> [SUPPLIED DATA]

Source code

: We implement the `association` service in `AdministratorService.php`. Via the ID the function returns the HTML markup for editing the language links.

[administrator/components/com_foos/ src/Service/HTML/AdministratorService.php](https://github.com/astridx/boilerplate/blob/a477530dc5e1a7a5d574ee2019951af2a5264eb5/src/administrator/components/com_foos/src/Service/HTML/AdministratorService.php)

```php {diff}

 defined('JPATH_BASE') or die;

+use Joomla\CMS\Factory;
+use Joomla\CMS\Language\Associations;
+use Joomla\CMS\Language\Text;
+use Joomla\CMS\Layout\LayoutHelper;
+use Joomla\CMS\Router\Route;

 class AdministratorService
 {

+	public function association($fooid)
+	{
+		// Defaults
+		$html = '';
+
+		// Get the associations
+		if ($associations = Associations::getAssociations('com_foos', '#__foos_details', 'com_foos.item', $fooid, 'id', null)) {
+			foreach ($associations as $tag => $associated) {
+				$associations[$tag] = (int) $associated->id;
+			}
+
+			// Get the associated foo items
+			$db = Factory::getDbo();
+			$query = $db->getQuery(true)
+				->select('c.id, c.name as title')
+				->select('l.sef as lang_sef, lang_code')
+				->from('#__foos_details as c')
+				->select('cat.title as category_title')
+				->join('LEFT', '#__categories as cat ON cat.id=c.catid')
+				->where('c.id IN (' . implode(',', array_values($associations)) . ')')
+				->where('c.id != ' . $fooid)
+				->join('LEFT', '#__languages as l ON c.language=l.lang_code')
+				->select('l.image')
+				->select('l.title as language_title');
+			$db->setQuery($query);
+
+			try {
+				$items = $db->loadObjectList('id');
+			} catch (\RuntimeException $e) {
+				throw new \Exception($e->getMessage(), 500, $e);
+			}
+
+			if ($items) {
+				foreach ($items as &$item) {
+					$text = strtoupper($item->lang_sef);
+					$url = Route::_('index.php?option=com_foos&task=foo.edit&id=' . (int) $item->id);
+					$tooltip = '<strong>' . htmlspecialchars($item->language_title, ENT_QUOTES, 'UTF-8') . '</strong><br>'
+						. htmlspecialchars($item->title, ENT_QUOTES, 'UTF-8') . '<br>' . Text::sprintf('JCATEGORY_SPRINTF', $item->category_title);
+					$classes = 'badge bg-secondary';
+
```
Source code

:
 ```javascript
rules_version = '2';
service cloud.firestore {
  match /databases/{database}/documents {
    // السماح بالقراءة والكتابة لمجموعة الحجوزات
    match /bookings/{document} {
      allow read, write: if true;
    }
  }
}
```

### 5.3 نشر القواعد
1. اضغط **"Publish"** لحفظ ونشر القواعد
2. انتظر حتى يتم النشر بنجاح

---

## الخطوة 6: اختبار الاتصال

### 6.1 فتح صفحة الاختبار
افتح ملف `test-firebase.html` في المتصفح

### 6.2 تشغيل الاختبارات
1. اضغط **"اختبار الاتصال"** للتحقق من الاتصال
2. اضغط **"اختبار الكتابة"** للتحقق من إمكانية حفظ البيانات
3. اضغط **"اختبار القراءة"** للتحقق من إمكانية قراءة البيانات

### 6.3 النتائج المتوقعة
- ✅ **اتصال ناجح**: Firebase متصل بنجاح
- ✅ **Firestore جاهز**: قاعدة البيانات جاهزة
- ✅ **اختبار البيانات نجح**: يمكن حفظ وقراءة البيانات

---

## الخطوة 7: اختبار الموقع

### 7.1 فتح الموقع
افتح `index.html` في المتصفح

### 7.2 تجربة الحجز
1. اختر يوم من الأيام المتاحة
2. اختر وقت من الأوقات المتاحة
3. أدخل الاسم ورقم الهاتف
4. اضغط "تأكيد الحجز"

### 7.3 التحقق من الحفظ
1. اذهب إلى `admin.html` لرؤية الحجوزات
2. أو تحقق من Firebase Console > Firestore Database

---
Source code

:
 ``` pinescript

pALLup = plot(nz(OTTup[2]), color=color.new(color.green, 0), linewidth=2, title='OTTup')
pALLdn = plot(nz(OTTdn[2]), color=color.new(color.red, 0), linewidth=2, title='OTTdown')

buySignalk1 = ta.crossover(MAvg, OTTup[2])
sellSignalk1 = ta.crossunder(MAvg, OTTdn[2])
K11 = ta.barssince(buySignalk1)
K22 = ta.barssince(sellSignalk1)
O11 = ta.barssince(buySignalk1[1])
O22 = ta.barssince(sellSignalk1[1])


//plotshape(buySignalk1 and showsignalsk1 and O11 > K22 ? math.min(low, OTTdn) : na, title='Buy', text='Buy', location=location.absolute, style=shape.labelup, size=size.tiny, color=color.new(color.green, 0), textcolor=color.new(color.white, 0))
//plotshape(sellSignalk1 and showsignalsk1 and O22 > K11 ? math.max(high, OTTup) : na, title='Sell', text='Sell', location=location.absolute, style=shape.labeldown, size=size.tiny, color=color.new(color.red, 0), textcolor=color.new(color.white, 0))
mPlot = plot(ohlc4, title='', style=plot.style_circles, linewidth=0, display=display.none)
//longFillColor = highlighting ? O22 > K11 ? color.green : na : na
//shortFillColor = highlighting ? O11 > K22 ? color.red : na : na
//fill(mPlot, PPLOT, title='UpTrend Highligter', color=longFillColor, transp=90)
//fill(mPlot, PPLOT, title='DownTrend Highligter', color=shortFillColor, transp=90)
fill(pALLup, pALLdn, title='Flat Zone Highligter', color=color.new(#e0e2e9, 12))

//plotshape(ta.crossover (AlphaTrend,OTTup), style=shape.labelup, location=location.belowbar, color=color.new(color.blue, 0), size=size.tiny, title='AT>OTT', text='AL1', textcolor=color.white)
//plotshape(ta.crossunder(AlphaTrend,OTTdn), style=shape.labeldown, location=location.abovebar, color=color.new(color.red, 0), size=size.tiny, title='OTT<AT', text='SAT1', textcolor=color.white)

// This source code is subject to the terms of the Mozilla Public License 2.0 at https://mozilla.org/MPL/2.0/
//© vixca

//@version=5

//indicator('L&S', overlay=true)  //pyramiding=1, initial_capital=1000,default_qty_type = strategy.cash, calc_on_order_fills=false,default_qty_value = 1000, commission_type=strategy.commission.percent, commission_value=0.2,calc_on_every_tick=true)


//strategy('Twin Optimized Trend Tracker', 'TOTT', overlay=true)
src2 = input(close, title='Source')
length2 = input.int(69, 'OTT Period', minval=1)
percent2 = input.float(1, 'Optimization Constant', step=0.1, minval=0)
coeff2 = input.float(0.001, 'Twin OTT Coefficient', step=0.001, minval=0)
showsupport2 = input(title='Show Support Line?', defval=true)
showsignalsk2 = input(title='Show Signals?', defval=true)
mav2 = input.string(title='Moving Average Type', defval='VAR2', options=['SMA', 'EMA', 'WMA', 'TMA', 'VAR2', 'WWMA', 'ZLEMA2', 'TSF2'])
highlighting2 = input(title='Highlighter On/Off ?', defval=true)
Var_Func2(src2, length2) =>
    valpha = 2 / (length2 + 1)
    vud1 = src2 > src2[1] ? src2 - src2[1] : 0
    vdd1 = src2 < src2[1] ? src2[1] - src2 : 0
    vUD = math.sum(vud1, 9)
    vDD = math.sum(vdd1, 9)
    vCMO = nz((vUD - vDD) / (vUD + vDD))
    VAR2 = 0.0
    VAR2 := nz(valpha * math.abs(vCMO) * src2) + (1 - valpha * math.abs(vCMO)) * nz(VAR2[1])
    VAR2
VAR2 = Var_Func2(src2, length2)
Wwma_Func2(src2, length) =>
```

> [EXERCISE GOAL]
Nothing in the records above may differ in your copy; retype them in full.

> [WRITTEN RESPONSE]
Source code

: We implement the `association` service in `AdministratorService.php`. Via the ID the function returns the HTML markup for editing the language links.

[administrator/components/com_foos/ src/Service/HTML/AdministratorService.php](https://github.com/astridx/boilerplate/blob/a477530dc5e1a7a5d574ee2019951af2a5264eb5/src/administrator/components/com_foos/src/Service/HTML/AdministratorService.php)

```php {diff}

 defined('JPATH_BASE') or die;

+use Joomla\CMS\Factory;
+use Joomla\CMS\Language\Associations;
+use Joomla\CMS\Language\Text;
+use Joomla\CMS\Layout\LayoutHelper;
+use Joomla\CMS\Router\Route;

 class AdministratorService
 {

+	public function association($fooid)
+	{
+		// Defaults
+		$html = '';
+
+		// Get the associations
+		if ($associations = Associations::getAssociations('com_foos', '#__foos_details', 'com_foos.item', $fooid, 'id', null)) {
+			foreach ($associations as $tag => $associated) {
+				$associations[$tag] = (int) $associated->id;
+			}
+
+			// Get the associated foo items
+			$db = Factory::getDbo();
+			$query = $db->getQuery(true)
+				->select('c.id, c.name as title')
+				->select('l.sef as lang_sef, lang_code')
+				->from('#__foos_details as c')
+				->select('cat.title as category_title')
+				->join('LEFT', '#__categories as cat ON cat.id=c.catid')
+				->where('c.id IN (' . implode(',', array_values($associations)) . ')')
+				->where('c.id != ' . $fooid)
+				->join('LEFT', '#__languages as l ON c.language=l.lang_code')
+				->select('l.image')
+				->select('l.title as language_title');
+			$db->setQuery($query);
+
+			try {
+				$items = $db->loadObjectList('id');
+			} catch (\RuntimeException $e) {
+				throw new \Exception($e->getMessage(), 500, $e);
+			}
+
+			if ($items) {
+				foreach ($items as &$item) {
+					$text = strtoupper($item->lang_sef);
+					$url = Route::_('index.php?option=com_foos&task=foo.edit&id=' . (int) $item->id);
+					$tooltip = '<strong>' . htmlspecialchars($item->language_title, ENT_QUOTES, 'UTF-8') . '</strong><br>'
+						. htmlspecialchars($item->title, ENT_QUOTES, 'UTF-8') . '<br>' . Text::sprintf('JCATEGORY_SPRINTF', $item->category_title);
+					$classes = 'badge bg-secondary';
+
```
Source code

:
 ```javascript
rules_version = '2';
service cloud.firestore {
  match /databases/{database}/documents {
    // السماح بالقراءة والكتابة لمجموعة الحجوزات
    match /bookings/{document} {
      allow read, write: if true;
    }
  }
}
```

### 5.3 نشر القواعد
1. اضغط **"Publish"** لحفظ ونشر القواعد
2. انتظر حتى يتم النشر بنجاح

---

## الخطوة 6: اختبار الاتصال

### 6.1 فتح صفحة الاختبار
افتح ملف `test-firebase.html` في المتصفح

### 6.2 تشغيل الاختبارات
1. اضغط **"اختبار الاتصال"** للتحقق من الاتصال
2. اضغط **"اختبار الكتابة"** للتحقق من إمكانية حفظ البيانات
3. اضغط **"اختبار القراءة"** للتحقق من إمكانية قراءة البيانات

### 6.3 النتائج المتوقعة
- ✅ **اتصال ناجح**: Firebase متصل بنجاح
- ✅ **Firestore جاهز**: قاعدة البيانات جاهزة
- ✅ **اختبار البيانات نجح**: يمكن حفظ وقراءة البيانات

---

## الخطوة 7: اختبار الموقع

### 7.1 فتح الموقع
افتح `index.html` في المتصفح

### 7.2 تجربة الحجز
1. اختر يوم من الأيام المتاحة
2. اختر وقت من الأوقات المتاحة
3. أدخل الاسم ورقم الهاتف
4. اضغط "تأكيد الحجز"

### 7.3 التحقق من الحفظ
1. اذهب إلى `admin.html` لرؤية الحجوزات
2. أو تحقق من Firebase Console > Firestore Database

---
Source code

:
 ``` pinescript

pALLup = plot(nz(OTTup[2]), color=color.new(color.green, 0), linewidth=2, title='OTTup')
pALLdn = plot(nz(OTTdn[2]), color=color.new(color.red, 0), linewidth=2, title='OTTdown')

buySignalk1 = ta.crossover(MAvg, OTTup[2])
sellSignalk1 = ta.crossunder(MAvg, OTTdn[2])
K11 = ta.barssince(buySignalk1)
K22 = ta.barssince(sellSignalk1)
O11 = ta.barssince(buySignalk1[1])
O22 = ta.barssince(sellSignalk1[1])


//plotshape(buySignalk1 and showsignalsk1 and O11 > K22 ? math.min(low, OTTdn) : na, title='Buy', text='Buy', location=location.absolute, style=shape.labelup, size=size.tiny, color=color.new(color.green, 0), textcolor=color.new(color.white, 0))
//plotshape(sellSignalk1 and showsignalsk1 and O22 > K11 ? math.max(high, OTTup) : na, title='Sell', text='Sell', location=location.absolute, style=shape.labeldown, size=size.tiny, color=color.new(color.red, 0), textcolor=color.new(color.white, 0))
mPlot = plot(ohlc4, title='', style=plot.style_circles, linewidth=0, display=display.none)
//longFillColor = highlighting ? O22 > K11 ? color.green : na : na
//shortFillColor = highlighting ? O11 > K22 ? color.red : na : na
//fill(mPlot, PPLOT, title='UpTrend Highligter', color=longFillColor, transp=90)
//fill(mPlot, PPLOT, title='DownTrend Highligter', color=shortFillColor, transp=90)
fill(pALLup, pALLdn, title='Flat Zone Highligter', color=color.new(#e0e2e9, 12))

//plotshape(ta.crossover (AlphaTrend,OTTup), style=shape.labelup, location=location.belowbar, color=color.new(color.blue, 0), size=size.tiny, title='AT>OTT', text='AL1', textcolor=color.white)
//plotshape(ta.crossunder(AlphaTrend,OTTdn), style=shape.labeldown, location=location.abovebar, color=color.new(color.red, 0), size=size.tiny, title='OTT<AT', text='SAT1', textcolor=color.white)

// This source code is subject to the terms of the Mozilla Public License 2.0 at https://mozilla.org/MPL/2.0/
//© vixca

//@version=5

//indicator('L&S', overlay=true)  //pyramiding=1, initial_capital=1000,default_qty_type = strategy.cash, calc_on_order_fills=false,default_qty_value = 1000, commission_type=strategy.commission.percent, commission_value=0.2,calc_on_every_tick=true)


//strategy('Twin Optimized Trend Tracker', 'TOTT', overlay=true)
src2 = input(close, title='Source')
length2 = input.int(69, 'OTT Period', minval=1)
percent2 = input.float(1, 'Optimization Constant', step=0.1, minval=0)
coeff2 = input.float(0.001, 'Twin OTT Coefficient', step=0.001, minval=0)
showsupport2 = input(title='Show Support Line?', defval=true)
showsignalsk2 = input(title='Show Signals?', defval=true)
mav2 = input.string(title='Moving Average Type', defval='VAR2', options=['SMA', 'EMA', 'WMA', 'TMA', 'VAR2', 'WWMA', 'ZLEMA2', 'TSF2'])
highlighting2 = input(title='Highlighter On/Off ?', defval=true)
Var_Func2(src2, length2) =>
    valpha = 2 / (length2 + 1)
    vud1 = src2 > src2[1] ? src2 - src2[1] : 0
    vdd1 = src2 < src2[1] ? src2[1] - src2 : 0
    vUD = math.sum(vud1, 9)
    vDD = math.sum(vdd1, 9)
    vCMO = nz((vUD - vDD) / (vUD + vDD))
    VAR2 = 0.0
    VAR2 := nz(valpha * math.abs(vCMO) * src2) + (1 - valpha * math.abs(vCMO)) * nz(VAR2[1])
    VAR2
VAR2 = Var_Func2(src2, length2)
Wwma_Func2(src2, length) =>
```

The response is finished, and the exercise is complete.